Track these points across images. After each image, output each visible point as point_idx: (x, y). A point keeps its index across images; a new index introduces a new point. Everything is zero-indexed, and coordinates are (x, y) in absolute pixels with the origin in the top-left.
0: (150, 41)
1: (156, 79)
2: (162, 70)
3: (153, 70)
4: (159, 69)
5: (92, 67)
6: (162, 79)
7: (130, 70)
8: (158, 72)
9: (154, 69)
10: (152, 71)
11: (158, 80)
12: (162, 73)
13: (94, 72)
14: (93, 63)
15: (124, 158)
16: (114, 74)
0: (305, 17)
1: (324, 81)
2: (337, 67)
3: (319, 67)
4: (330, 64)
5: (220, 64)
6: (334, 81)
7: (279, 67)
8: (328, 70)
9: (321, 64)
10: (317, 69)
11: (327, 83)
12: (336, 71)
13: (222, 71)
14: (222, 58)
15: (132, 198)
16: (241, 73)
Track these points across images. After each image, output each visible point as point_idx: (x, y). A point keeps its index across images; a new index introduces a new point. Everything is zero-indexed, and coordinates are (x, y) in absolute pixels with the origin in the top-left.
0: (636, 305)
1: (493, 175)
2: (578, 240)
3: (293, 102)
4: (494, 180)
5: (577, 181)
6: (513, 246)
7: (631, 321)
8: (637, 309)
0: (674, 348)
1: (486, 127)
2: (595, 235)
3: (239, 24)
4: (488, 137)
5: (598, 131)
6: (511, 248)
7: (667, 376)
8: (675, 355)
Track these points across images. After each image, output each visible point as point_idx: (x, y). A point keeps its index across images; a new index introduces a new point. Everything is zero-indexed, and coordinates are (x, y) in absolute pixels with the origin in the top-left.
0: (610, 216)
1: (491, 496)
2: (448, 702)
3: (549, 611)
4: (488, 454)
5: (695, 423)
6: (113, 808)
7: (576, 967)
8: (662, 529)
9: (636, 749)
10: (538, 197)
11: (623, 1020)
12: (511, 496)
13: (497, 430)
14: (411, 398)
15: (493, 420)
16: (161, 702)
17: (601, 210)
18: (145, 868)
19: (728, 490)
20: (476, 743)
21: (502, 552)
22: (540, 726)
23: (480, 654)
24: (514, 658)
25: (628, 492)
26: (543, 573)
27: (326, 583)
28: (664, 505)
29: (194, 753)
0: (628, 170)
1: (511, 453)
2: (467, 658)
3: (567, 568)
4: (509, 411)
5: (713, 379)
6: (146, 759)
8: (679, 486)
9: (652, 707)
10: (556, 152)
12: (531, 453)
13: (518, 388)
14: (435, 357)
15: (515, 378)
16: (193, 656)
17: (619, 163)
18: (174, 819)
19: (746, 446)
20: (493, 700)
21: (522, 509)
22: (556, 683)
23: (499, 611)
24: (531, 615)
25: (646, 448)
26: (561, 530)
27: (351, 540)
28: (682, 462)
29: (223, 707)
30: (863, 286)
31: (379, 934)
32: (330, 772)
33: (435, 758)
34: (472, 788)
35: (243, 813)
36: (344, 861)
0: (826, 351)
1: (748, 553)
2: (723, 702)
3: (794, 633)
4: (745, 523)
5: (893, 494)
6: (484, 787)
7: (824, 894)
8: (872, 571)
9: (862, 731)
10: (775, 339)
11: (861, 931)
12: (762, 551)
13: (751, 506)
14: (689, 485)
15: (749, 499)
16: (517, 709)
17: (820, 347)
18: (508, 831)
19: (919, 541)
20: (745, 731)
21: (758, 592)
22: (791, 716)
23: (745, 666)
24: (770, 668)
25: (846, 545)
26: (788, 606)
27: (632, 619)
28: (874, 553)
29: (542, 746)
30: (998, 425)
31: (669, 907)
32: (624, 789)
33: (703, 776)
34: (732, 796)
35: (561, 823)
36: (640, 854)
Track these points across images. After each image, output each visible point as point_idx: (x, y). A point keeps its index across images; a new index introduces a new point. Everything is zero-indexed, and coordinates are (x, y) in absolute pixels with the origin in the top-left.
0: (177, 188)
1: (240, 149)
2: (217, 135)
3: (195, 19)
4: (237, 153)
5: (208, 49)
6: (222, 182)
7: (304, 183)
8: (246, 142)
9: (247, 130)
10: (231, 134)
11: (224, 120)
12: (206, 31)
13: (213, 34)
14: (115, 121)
+++++
- TASK DETAILS:
From the first line to the last, return the listing exactly.

- RESPONSE TO THE EXERCISE:
Track these points across images. After each image, output each visible point as point_idx: (x, y). A point keeps its index across images; a new index introduces a new point. Everything is zero-indexed, and coordinates are (x, y) in absolute pixels with the origin in the top-left.
0: (150, 41)
1: (156, 79)
2: (162, 70)
3: (153, 70)
4: (159, 69)
5: (92, 67)
6: (162, 79)
7: (130, 70)
8: (158, 72)
9: (154, 69)
10: (152, 71)
11: (158, 80)
12: (162, 73)
13: (94, 72)
14: (93, 63)
15: (124, 158)
16: (114, 74)
0: (305, 17)
1: (324, 81)
2: (337, 67)
3: (319, 67)
4: (330, 64)
5: (220, 64)
6: (334, 81)
7: (279, 67)
8: (328, 70)
9: (321, 64)
10: (317, 69)
11: (327, 83)
12: (336, 71)
13: (222, 71)
14: (222, 58)
15: (132, 198)
16: (241, 73)
Track these points across images. After each image, output each visible point as point_idx: (x, y). A point keeps its index across images; a new index introduces a new point. Everything is zero-indexed, and coordinates are (x, y) in absolute pixels with the origin in the top-left.
0: (636, 305)
1: (493, 175)
2: (578, 240)
3: (293, 102)
4: (494, 180)
5: (577, 181)
6: (513, 246)
7: (631, 321)
8: (637, 309)
0: (674, 348)
1: (486, 127)
2: (595, 235)
3: (239, 24)
4: (488, 137)
5: (598, 131)
6: (511, 248)
7: (667, 376)
8: (675, 355)
Track these points across images. After each image, output each visible point as point_idx: (x, y). A point keeps its index across images; a new index introduces a new point. Everything is zero-indexed, and coordinates are (x, y) in absolute pixels with the origin in the top-left.
0: (610, 216)
1: (491, 496)
2: (448, 702)
3: (549, 611)
4: (488, 454)
5: (695, 423)
6: (113, 808)
7: (576, 967)
8: (662, 529)
9: (636, 749)
10: (538, 197)
11: (623, 1020)
12: (511, 496)
13: (497, 430)
14: (411, 398)
15: (493, 420)
16: (161, 702)
17: (601, 210)
18: (145, 868)
19: (728, 490)
20: (476, 743)
21: (502, 552)
22: (540, 726)
23: (480, 654)
24: (514, 658)
25: (628, 492)
26: (543, 573)
27: (326, 583)
28: (664, 505)
29: (194, 753)
0: (628, 170)
1: (511, 453)
2: (467, 658)
3: (567, 568)
4: (509, 411)
5: (713, 379)
6: (146, 759)
8: (679, 486)
9: (652, 707)
10: (556, 152)
12: (531, 453)
13: (518, 388)
14: (435, 357)
15: (515, 378)
16: (193, 656)
17: (619, 163)
18: (174, 819)
19: (746, 446)
20: (493, 700)
21: (522, 509)
22: (556, 683)
23: (499, 611)
24: (531, 615)
25: (646, 448)
26: (561, 530)
27: (351, 540)
28: (682, 462)
29: (223, 707)
30: (863, 286)
31: (379, 934)
32: (330, 772)
33: (435, 758)
34: (472, 788)
35: (243, 813)
36: (344, 861)
0: (826, 351)
1: (748, 553)
2: (723, 702)
3: (794, 633)
4: (745, 523)
5: (893, 494)
6: (484, 787)
7: (824, 894)
8: (872, 571)
9: (862, 731)
10: (775, 339)
11: (861, 931)
12: (762, 551)
13: (751, 506)
14: (689, 485)
15: (749, 499)
16: (517, 709)
17: (820, 347)
18: (508, 831)
19: (919, 541)
20: (745, 731)
21: (758, 592)
22: (791, 716)
23: (745, 666)
24: (770, 668)
25: (846, 545)
26: (788, 606)
27: (632, 619)
28: (874, 553)
29: (542, 746)
30: (998, 425)
31: (669, 907)
32: (624, 789)
33: (703, 776)
34: (732, 796)
35: (561, 823)
36: (640, 854)
Track these points across images. After each image, output each visible point as point_idx: (x, y). A point keeps its index across images; a new index introduces a new point. Everything is zero-indexed, and coordinates are (x, y) in absolute pixels with the origin in the top-left.
0: (177, 188)
1: (240, 149)
2: (217, 135)
3: (195, 19)
4: (237, 153)
5: (208, 49)
6: (222, 182)
7: (304, 183)
8: (246, 142)
9: (247, 130)
10: (231, 134)
11: (224, 120)
12: (206, 31)
13: (213, 34)
14: (115, 121)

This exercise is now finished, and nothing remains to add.